J’entendis une autre gémir sans savoir qui c’était. Un flash de lumière percuta le sol. Je me posai comme une fleur au milieu du champ de ruines urbaines. J’avais envie de recommencer tout de suite. Mercedes se posa lourdement à cent mètres de moi. Je questionnai :

— Ça va 143 ?

— J’ai le cœur qui va lâcher.

— Moi aussi ! C’était génial !

— Je n’ai pas réussi à tirer, mais ce n’était pas loin.

— Pas loin, c’est une bonne nouvelle.

— J’ai réussi ! J’ai réussi ! s’exclama Caitlin.

Son Koala dansait sur place, ce qui nous fit toutes rire.

— Ici contrôle, articula Héloïse. On rentre au bercail.

— On ne fait pas un deuxième saut ? questionnai-je.

— Non. Le temps de rentrer à Luxembourg, il ne sera pas loin de midi. Mais ne t’inquiète pas, cet après-midi, tir sur cible.

— Cool.

Les transporteurs apparurent. Je me laissai accrocher, néanmoins sur ma faim. Le soleil illuminait l’Europe et nous survolâmes les montagnes en direction de l’Ouest.

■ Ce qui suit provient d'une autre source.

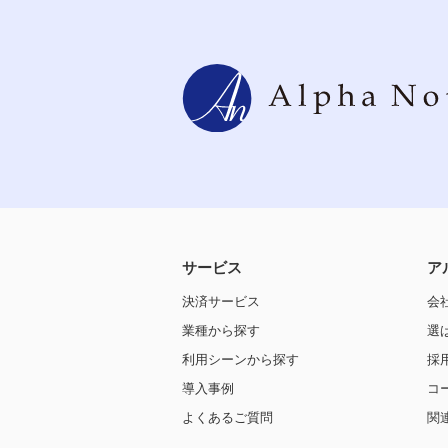
サービス
ア
決済サービス
会
業種から探す
選
利用シーンから探す
採
導入事例
コ
よくあるご質問
関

Tout en me détendant, je profitais du panorama.

On nous déposa après plus d’une heure de vol sur la piste d’entraînement. Depuis le ciel, j’aperçus dans les compartiments des hangars trois F10 couleur sable. Héloïse, debout au milieu du couloir des ESAO nous attendait.

— Encore un super tir, Clarine.

— Tu peux t’occuper de Mercedes, je vais me décrocher toute seule.

— D’accodac !

Je fermai le rideau, puis ordonnai à mon Furet de me libérer. Mon vagin était encore abondamment humide, le transmetteur le quitta, luisant de mes envies. Après avoir nettoyé la selle, je déposai mes lentilles dans leur boîte, puis rejoignis le vestiaire. N’ayant pas transpiré, j’essuyai mon entrecuisse et enfilai directement mon uniforme.

Je croisai mes camarades à la porte du vestiaire, et m’approchai des hangars voisins aux miens pour admirer un des F10. Il n’était pas beaucoup plus grand que le Furet, mais il avait vraiment cette tête trapue de félin avec ses canons de gueule et la dentition qui, comme mon modèle, pouvait être utilisée en cas de manque d’énergie. L’ESAO que j’avais toujours utilisé en arcade était un des rares dont je connaissais chaque fonction sans l’avoir piloté. Si je n’avais pas été attachée à mon exosquelette actuel, sans nul doute que l’envie de le piloter m’aurait titillée davantage.